Here’s the thing, if I open up a box and everything looks kosher, ok, I MIGHT swap out a switch for a dimmer, or replace a cracked receptacle. But this is ASSUMING that the box and all the wiring upstream going to panel is fully proper and kosher and nothing strange is going on. And even then . . .
The problem with wiring is that you can’t know who worked on it before you. And that’s where the YouTube videos made by non-electricians make me crazy. There are so many things that can be done wrong by amateurs. These YouTube videos are often made by DIY’ers who are sharing their own home-grown intuitive approach. One guy showed how he tested to see if an outlet was energized by plugging in a table lamp. Ok, in a perfect world, that might work. But what if the lamp is not coming on because because of a loose neutral wire? (That means the “hot” wire is still energized. YIKES.) What if it’s a “half hot” outlet and the bottom half of the receptacle is still energized? YEESH. And there is so much more to look out for . . . the polarity might be reversed; there might be a bootleg ground; the neutral wires might be connected to ground in a subpanel; you might have a neutral wire switch, or a maybe a 20 amp breaker on size 14 wire; and so on.
If you know for a fact that only licensed guys did the wiring you are working on, and it was inspected and passed by the city, ok, then the info in the YouTube video might be all you need. But can you really be totally sure?

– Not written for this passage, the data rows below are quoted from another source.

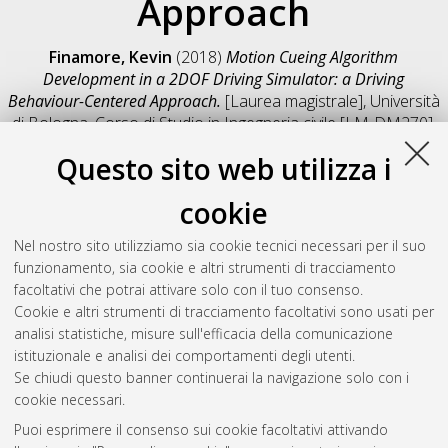
Approach
Finamore, Kevin
(2018)
Motion Cueing Algorithm
Development in a 2DOF Driving Simulator: a Driving
Behaviour-Centered Approach.
[Laurea magistrale], Università
di Bologna, Corso di Studio in
Ingegneria civile [LM-DM270]
,
Documento full-text non disponibile
Questo sito web utilizza i
Salva citazione
Condividi
Il full-text non è disponibile per scelta dell'autore. (
Contatta
cookie
l'autore
)
Abstract
Nel nostro sito utilizziamo sia cookie tecnici necessari per il suo
funzionamento, sia cookie e altri strumenti di tracciamento
facoltativi che potrai attivare solo con il tuo consenso.
Altri metadati
Cookie e altri strumenti di tracciamento facoltativi sono usati per
analisi statistiche, misure sull'efficacia della comunicazione
Gestione del documento:
istituzionale e analisi dei comportamenti degli utenti.
Se chiudi questo banner continuerai la navigazione solo con i
cookie necessari.
Puoi esprimere il consenso sui cookie facoltativi attivando
Atom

The real reason I am writing this is, if you decide to do some electrical work on your house, even just re wiring a lamp, take some time to learn about hots and neutrals and get yourself a multimeter and learn how to use it. Discover just how much you don’t know. And don’t rely on any one single YouTube video, they consistently neglect to cover every variation you may encounter. My big complaint is that these videos always make it sound simple. This can lead to overconfidence, and that overconfidence can be genuinely lethal.